Suffe ehlinin İslâmî ilimlerin gelişmesine doğrudan etkisi olmuştur. Nitekim başta Ebû Hüreyre olmak üzere en çok hadis rivayet eden sahâbîler Ehl-i Suffe’dendir. Onun ardından Ebû Zerr el-Gıfârî (281 hadis), Huzeyfe b. Yemân (225 hadis), Ammâr b. Yâsir (62 hadis), Selmân-ı Fârisî (60 hadis), Ukbe b. Âmir (55 hadis), Bilâl-i Habeşî (44 hadis) gelirler.

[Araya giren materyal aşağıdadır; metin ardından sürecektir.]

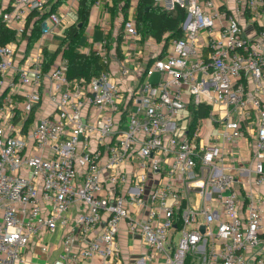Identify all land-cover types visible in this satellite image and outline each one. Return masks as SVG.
Masks as SVG:
<instances>
[{
  "label": "built area",
  "instance_id": "1",
  "mask_svg": "<svg viewBox=\"0 0 264 264\" xmlns=\"http://www.w3.org/2000/svg\"><path fill=\"white\" fill-rule=\"evenodd\" d=\"M155 1L183 36L87 80L44 54L70 7L0 0V264H264V0Z\"/></svg>",
  "mask_w": 264,
  "mask_h": 264
},
{
  "label": "trees",
  "instance_id": "2",
  "mask_svg": "<svg viewBox=\"0 0 264 264\" xmlns=\"http://www.w3.org/2000/svg\"><path fill=\"white\" fill-rule=\"evenodd\" d=\"M64 1V0H63ZM98 0H79L77 12V24L68 26L64 31V41L61 46L53 53L44 51L46 61L52 62L56 55L63 50V57L68 61L69 78H86L91 80L99 76L108 69L102 58L96 52L81 53L76 51L80 39L86 29L91 10ZM131 0H111L109 9L115 12L118 8L125 11L129 8ZM187 13L184 8L176 7L173 11H167L156 4L155 0H138L135 23L139 34L143 39L153 38L160 42L165 39V45L172 40L183 36V23L186 20ZM39 35V26H36L34 36ZM9 36L6 31H0V43L7 42ZM122 33L118 37V55L121 56ZM207 115V108L200 106L197 118H203Z\"/></svg>",
  "mask_w": 264,
  "mask_h": 264
},
{
  "label": "crops",
  "instance_id": "3",
  "mask_svg": "<svg viewBox=\"0 0 264 264\" xmlns=\"http://www.w3.org/2000/svg\"><path fill=\"white\" fill-rule=\"evenodd\" d=\"M79 1V0H78ZM78 1L73 0H57L54 10L60 11L62 8L68 9L69 21L66 25L62 26V30L59 32L53 33L48 42L45 45L44 51L53 53L57 50L59 46L62 45L64 41V31L65 29L73 24H77V12H78ZM99 4H94L91 10L90 19L86 29L84 30L82 37L79 42V46L76 51L81 53H90L100 50V44L103 40L107 41V50L115 51L118 53V37L120 33H123V23L126 19H132L135 21L137 13V3L138 0H131L130 6L127 10L122 11L121 8H118L115 12L109 9L111 1L109 0H100ZM75 14V20L72 21V15ZM60 35V38H59ZM62 35V36H61ZM141 36V34H140ZM36 36H33V40ZM59 38V39H58ZM167 45H165V39L157 42L153 38L143 39L137 43L136 48L130 50L127 45L122 41L120 44L121 47V57H128L131 55L130 66L132 68L138 67L137 69L141 70L145 67L150 56L156 51H164ZM61 50L60 52H62ZM119 54V53H118ZM130 54V55H129ZM141 56V57H140ZM146 61L145 65H141V62ZM157 74L151 76L150 80ZM241 147V153L246 155V152L243 151V143L239 144ZM121 245L126 252H133V250L140 251L143 250V244L139 236H127L125 234L121 235Z\"/></svg>",
  "mask_w": 264,
  "mask_h": 264
},
{
  "label": "rangeland",
  "instance_id": "4",
  "mask_svg": "<svg viewBox=\"0 0 264 264\" xmlns=\"http://www.w3.org/2000/svg\"><path fill=\"white\" fill-rule=\"evenodd\" d=\"M74 20H75V14L72 15V21H74ZM59 38H60V35H59ZM145 63H146V61L144 60L143 62H141V65H145ZM158 79H159V75H155L151 79V82H157ZM44 242H48L50 244V253L51 254H55L54 255L55 257L52 260H54L55 258H57V256L59 255V253L61 251V250L58 249V247L60 245V233H59V231L56 234H53V235L48 234L46 236ZM43 263H45V260H42L40 258H35L33 260V264H43Z\"/></svg>",
  "mask_w": 264,
  "mask_h": 264
}]
</instances>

İslâm hukuku alanında ortaya çıkan Ehl-i Hadîs ve Ehl-i Re’y ekollerinin ilk temsilcileri kabul edilen Abdullah b. Ömer ile Abdullah b. Mes‘ûd benzeri bir çok sahâbî de Suffe’den yetişmiştir. Bunun yanında ilk dönem zühd hareketlerinin Ehl-i Suffe ile başladığı, Suffe’nin tasavvufun nüvesini teşkil ettiği kabul edilmektedir. Bazı tabakât müellifleri eserlerinde Ehl-i Suffe’yi geniş bir şekilde tanıtmış, bunlardan Ebû Nuaym el-İsfahânî, Hilyetü’l-Evliyâ adlı eserinde Suffe’de kalan 100 kadar sahâbî hakkında bilgi vermiştir. Bu hususta ayrıca pek çok araştırma da yapılmıştır.[22]

Hz. Peygamber’den (sav) sonra Suffe'nın eskisi gibi devam edip et­mediği hususu kaynaklarda açık değildir. Anlaşıldığı kadarıyla Hz, Ömer’in halifeliği döneminde fetihler­le Müslümanlar zenginleşip, herkese Beytülmâl'den maaş bağlanınca, Suffe Ashabı da normal hayat şartlarına kavuşmuş, za­manla Suffe’ye duyulan ihtiyaç ortadan kalkmış görünmektedir. Diğer taraftan Hz. Ömer ve Hz. Osman devirlerinde Mescid-i Nebevî'nin, birkaç yöne birden genişletilmesiyle Suffe tamamen mescidin içinde kalmış ve müstakil bir mahal olmaktan çıkmıştır.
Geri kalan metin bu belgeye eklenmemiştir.